WHAT IS NEEDED - Transcribe every line of text in the material below without alteration, and omit the pictures from your answer.

AVAILABLE RECORDS -
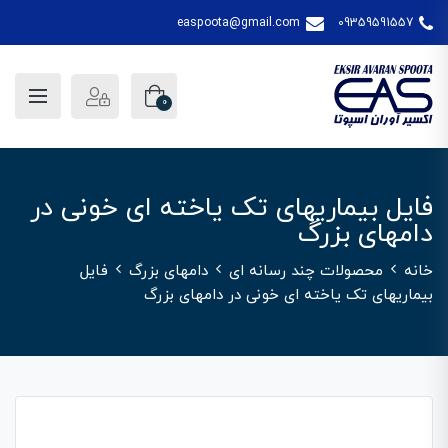
easpoota@gmail.com
09359591557
0
فایل بیماریهای تک یاخته ای خونی در
دامهای بزرگ
خانه
محصولات چند رسانه ای
دامهای بزرگ
فایل
بیماریهای تک یاخته ای خونی در دامهای بزرگ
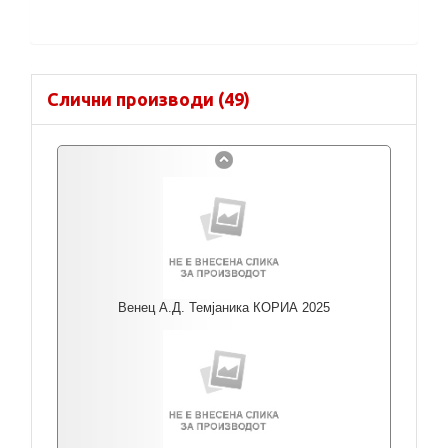
Слични производи (49)
Венец А.Д. Темјаника КОРИА 2025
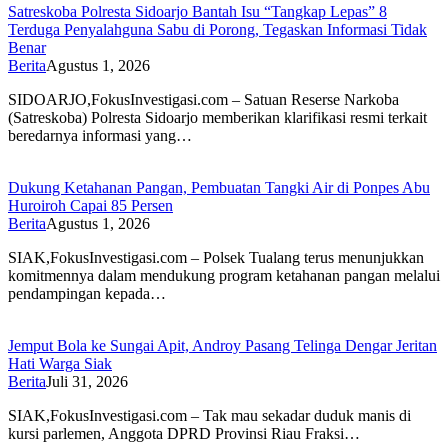
Satreskoba Polresta Sidoarjo Bantah Isu “Tangkap Lepas” 8
Terduga Penyalahguna Sabu di Porong, Tegaskan Informasi Tidak
Benar
Berita
Agustus 1, 2026
SIDOARJO,FokusInvestigasi.com – Satuan Reserse Narkoba
(Satreskoba) Polresta Sidoarjo memberikan klarifikasi resmi terkait
beredarnya informasi yang…
Dukung Ketahanan Pangan, Pembuatan Tangki Air di Ponpes Abu
Huroiroh Capai 85 Persen
Berita
Agustus 1, 2026
SIAK,FokusInvestigasi.com – Polsek Tualang terus menunjukkan
komitmennya dalam mendukung program ketahanan pangan melalui
pendampingan kepada…
Jemput Bola ke Sungai Apit, Androy Pasang Telinga Dengar Jeritan
Hati Warga Siak
Berita
Juli 31, 2026
SIAK,FokusInvestigasi.com – Tak mau sekadar duduk manis di
kursi parlemen, Anggota DPRD Provinsi Riau Fraksi…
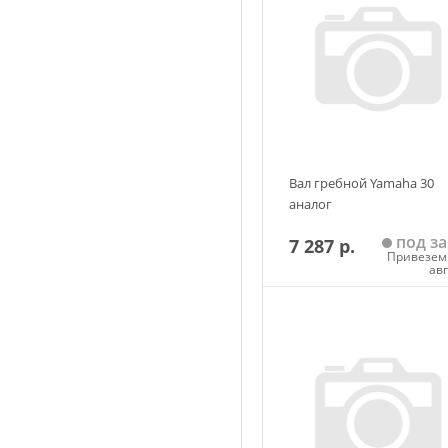
Вал гребной Yamaha 30
аналог
под за
7 287 р.
Привезем 
ав
Добавить в корзин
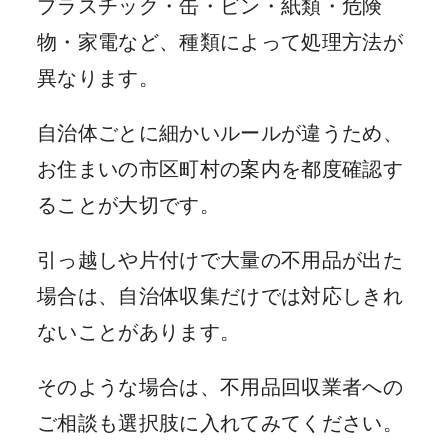
プラスチック・缶・ビン・紙類・危険
物・家電など、種類によって処理方法が
異なります。
自治体ごとに細かいルールが違うため、
お住まいの市区町村の案内を都度確認す
ることが大切です。
引っ越しや片付けで大量の不用品が出た
場合は、自治体収集だけでは対応しきれ
ないことがあります。
そのような場合は、不用品回収業者への
ご相談も選択肢に入れてみてください。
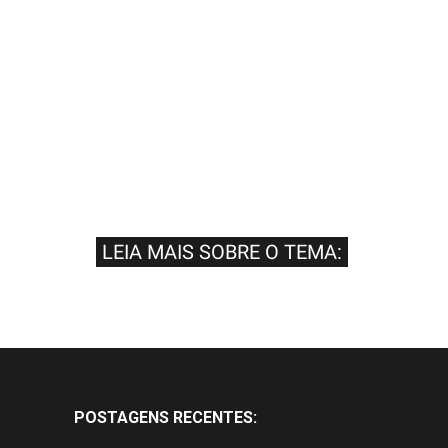
LEIA MAIS SOBRE O TEMA:
POSTAGENS RECENTES:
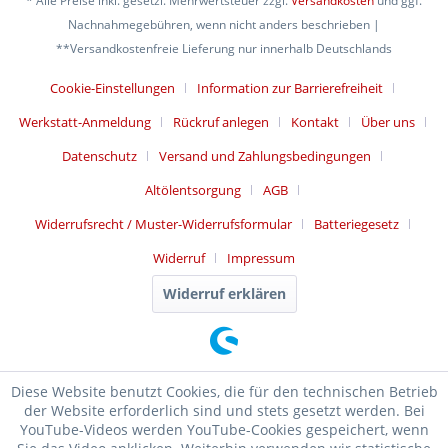
* Alle Preise inkl. gesetzl. Mehrwertsteuer zzgl.
Versandkosten
und ggf.
Nachnahmegebühren, wenn nicht anders beschrieben |
**Versandkostenfreie Lieferung nur innerhalb Deutschlands
Cookie-Einstellungen
Information zur Barrierefreiheit
Werkstatt-Anmeldung
Rückruf anlegen
Kontakt
Über uns
Datenschutz
Versand und Zahlungsbedingungen
Altölentsorgung
AGB
Widerrufsrecht / Muster-Widerrufsformular
Batteriegesetz
Widerruf
Impressum
Widerruf erklären
Diese Website benutzt Cookies, die für den technischen Betrieb
der Website erforderlich sind und stets gesetzt werden. Bei
YouTube-Videos werden YouTube-Cookies gespeichert, wenn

ANSWER SPACE -
easpoota@gmail.com
09359591557
0
فایل بیماریهای تک یاخته ای خونی در
دامهای بزرگ
خانه
محصولات چند رسانه ای
دامهای بزرگ
فایل
بیماریهای تک یاخته ای خونی در دامهای بزرگ
Слични производи (49)
Венец А.Д. Темјаника КОРИА 2025
Satreskoba Polresta Sidoarjo Bantah Isu “Tangkap Lepas” 8
Terduga Penyalahguna Sabu di Porong, Tegaskan Informasi Tidak
Benar
Berita
Agustus 1, 2026
SIDOARJO,FokusInvestigasi.com – Satuan Reserse Narkoba
(Satreskoba) Polresta Sidoarjo memberikan klarifikasi resmi terkait
beredarnya informasi yang…
Dukung Ketahanan Pangan, Pembuatan Tangki Air di Ponpes Abu
Huroiroh Capai 85 Persen
Berita
Agustus 1, 2026
SIAK,FokusInvestigasi.com – Polsek Tualang terus menunjukkan
komitmennya dalam mendukung program ketahanan pangan melalui
pendampingan kepada…
Jemput Bola ke Sungai Apit, Androy Pasang Telinga Dengar Jeritan
Hati Warga Siak
Berita
Juli 31, 2026
SIAK,FokusInvestigasi.com – Tak mau sekadar duduk manis di
kursi parlemen, Anggota DPRD Provinsi Riau Fraksi…
Вал гребной Yamaha 30
аналог
под за
7 287 р.
Привезем 
ав
Добавить в корзин
プラスチック・缶・ビン・紙類・危険
物・家電など、種類によって処理方法が
異なります。
自治体ごとに細かいルールが違うため、
お住まいの市区町村の案内を都度確認す
ることが大切です。
引っ越しや片付けで大量の不用品が出た
場合は、自治体収集だけでは対応しきれ
ないことがあります。
そのような場合は、不用品回収業者への
ご相談も選択肢に入れてみてください。
LEIA MAIS SOBRE O TEMA:
POSTAGENS RECENTES:
* Alle Preise inkl. gesetzl. Mehrwertsteuer zzgl.
Versandkosten
und ggf.
Nachnahmegebühren, wenn nicht anders beschrieben |
**Versandkostenfreie Lieferung nur innerhalb Deutschlands
Cookie-Einstellungen
Information zur Barrierefreiheit
Werkstatt-Anmeldung
Rückruf anlegen
Kontakt
Über uns
Datenschutz
Versand und Zahlungsbedingungen
Altölentsorgung
AGB
Widerrufsrecht / Muster-Widerrufsformular
Batteriegesetz
Widerruf
Impressum
Widerruf erklären
Diese Website benutzt Cookies, die für den technischen Betrieb
der Website erforderlich sind und stets gesetzt werden. Bei
YouTube-Videos werden YouTube-Cookies gespeichert, wenn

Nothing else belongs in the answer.